Seldom is fashion forward music more than skin deep. There's a big difference that defines Father Creeper from Spoek Mathambo. The album is high art, make no mistake, but as repeated listens slowly encourage your ears to strip away the glorious draping of electronica, hip hop, thrash, cyber and organic elements, you are left with more than an emaciated form and a pretty face. Father Creeper is as deep as it is wide. Spoek envisions a near future for his native South Africa and beyond, embracing the whole of the dark continent. It smacks of the terrifyingly familiar images conjured by master novelists of the form. Imagine if William Gibson spent more time in Johannesburg than Vancouver in the idyllic North West. Global music fans looking for the expected touchstones of ethnic musical relevance will find few apart from smatterings of talking drum and the township guitar skank on the disc's most accessible track, Dog To Bone.

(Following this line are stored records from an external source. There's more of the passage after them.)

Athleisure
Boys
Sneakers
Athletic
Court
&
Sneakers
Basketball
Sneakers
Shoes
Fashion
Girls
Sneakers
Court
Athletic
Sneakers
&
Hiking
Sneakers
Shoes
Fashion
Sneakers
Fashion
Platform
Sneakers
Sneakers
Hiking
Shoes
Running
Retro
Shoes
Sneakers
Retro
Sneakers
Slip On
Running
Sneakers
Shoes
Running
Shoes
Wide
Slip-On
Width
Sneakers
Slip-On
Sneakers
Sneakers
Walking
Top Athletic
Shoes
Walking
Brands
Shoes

But, Father Creeper (the title refers to a sleazy South African TV jingle) provides plenty of insight to the dichotomies of modern day African life and how those will inevitably shape the continent's future. Spoek himself started rapping at 12 years of age, just 2 years after apartheid was finally vanquished. This is the artist's second album derived from a starting point of what he terms, "Township Tech". His band adopted the moniker, Mshini Wam or 'Bring me my machine' and the music was co-designed with a childhood friend, pianist Theo Tuge (the two visionaries began their descent into weirdness together as choir boys). The album's first single, Put Some Red On It, showcases Father Creeper's multi-faceted poetry in an intelligent commentary on conflict diamonds; this one, ironically not written by Spoek but by his Swedish wife, Ana Rab (aka Gnucci Bananaa). To continue the riff on fashion, Father Creeper is not a cohesive runway collection but a mash up in every sense. Common threads would include Spoek's own slightly disembodied delivery and the prevalence of chunky, angular synths. Once again the klaxon sounds and the scribes beat their chests, "But, is this or is this not world music!?" I'm afraid not; that bird has flown, but neither is it the sickeningly sweet milquetoast foisted on us by the North American pop machine. Dare to creep deeper and you will find reward.